Dallas-based Jacobs announced Thursday that Steve Demetriou, the CEO of the international engineering, construction and procurement company for seven years, is stepping down from the top job in January but will stay with the company as executive chair of the board.
Jacobs current president and chief operating officer Bob Pragada will succeed Demetriou as CEO also and join the company’s board of directors. The moves take effect Jan. 24, Jacobs said in a Thursday press release.
Demetriou, age 64, will serve as executive chair for at least two years, and the board will advise Pragada, 54, on strategy and capital deployment, Jacobs said in the release.

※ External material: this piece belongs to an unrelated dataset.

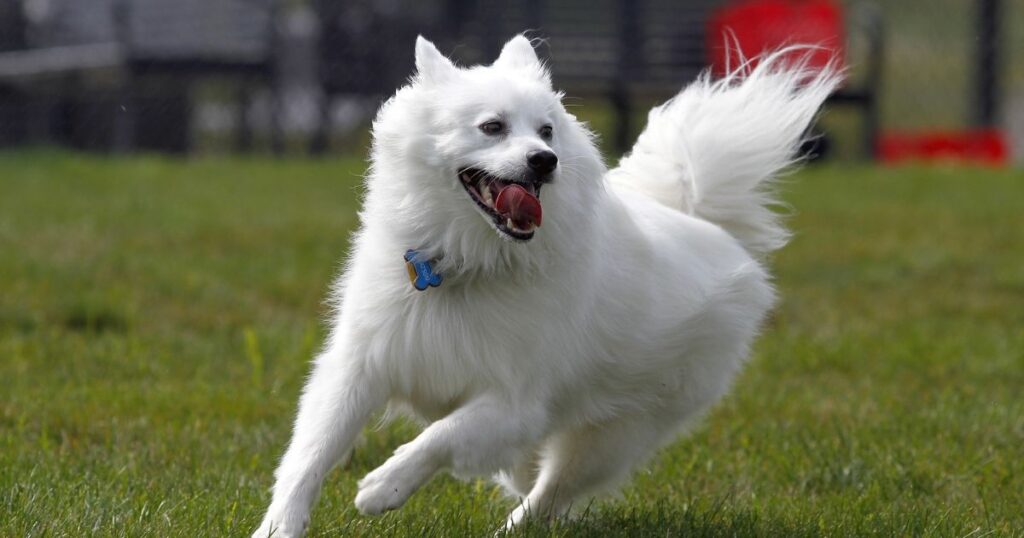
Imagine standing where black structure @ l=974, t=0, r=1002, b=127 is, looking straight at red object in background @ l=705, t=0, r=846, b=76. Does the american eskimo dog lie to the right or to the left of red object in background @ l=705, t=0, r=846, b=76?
left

In the release, Jacobs lead independent director Chris Thompson called Demetriou “the architect of a visionary portfolio transformation that led to accelerated growth at Jacobs through the acquisition of CH2M [a rival Department of Energy contractor], the sale of our oil, chemicals and mining businesses, and the majority investment in PA Consulting.”
The outgoing CEO’s aggressive leadership is credited by Jacobs with an approximately $11 billion increase to Jacobs’ market capitalization and a 236% total shareholder return, according to the release.

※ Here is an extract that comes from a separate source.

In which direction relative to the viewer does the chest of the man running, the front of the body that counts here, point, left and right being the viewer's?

Demetriou’s total compensation, including salary, bonus and stock options for 2021 amounted to more than $16 million, according to the latest Jacobs proxy material. Pragada’s total compensation for the same period was less than $10 million.
In 2016, Pragada began his second stint at Jacobs. After holding several management jobs over a nine-year period through 2009, Pragada returned to Jacobs six years ago to become president of the global Industrial and Buildings & Infrastructure lines of business. In 2019, Pragada was named president and chief ops officer.

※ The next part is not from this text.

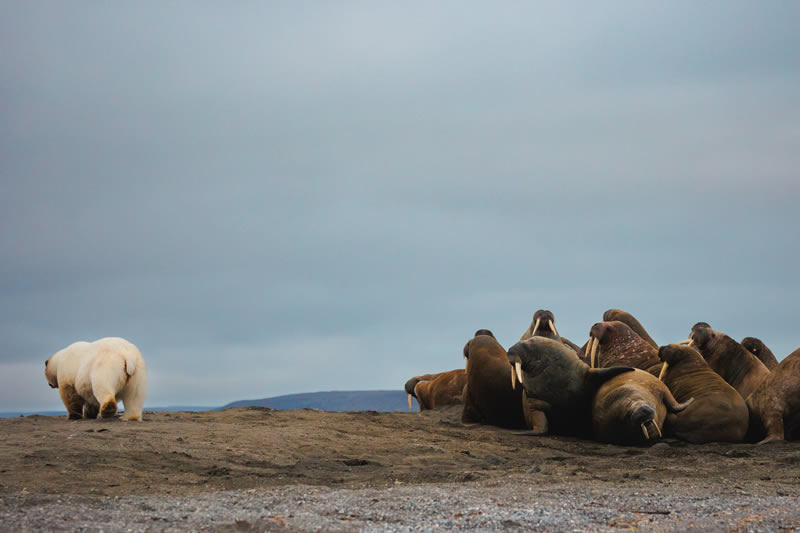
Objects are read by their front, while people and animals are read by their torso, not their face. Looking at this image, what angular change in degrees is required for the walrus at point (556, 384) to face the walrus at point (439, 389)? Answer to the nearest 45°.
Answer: approximately 45° to its right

“I want to thank Steve for his partnership and guidance over the past seven years,” Pragada said. “He is an incredible leader who inspires all around him and leaves a tremendous legacy at Jacobs.”
Jacobs companies are currently lead partners in ventures cleaning up nuclear contamination at the DOE’s Idaho National Laboratory, the Paducah Site in Kentucky and the West Valley Demonstration Project in New York. The latter is a New York state-owned property that DOE is charged with remediating.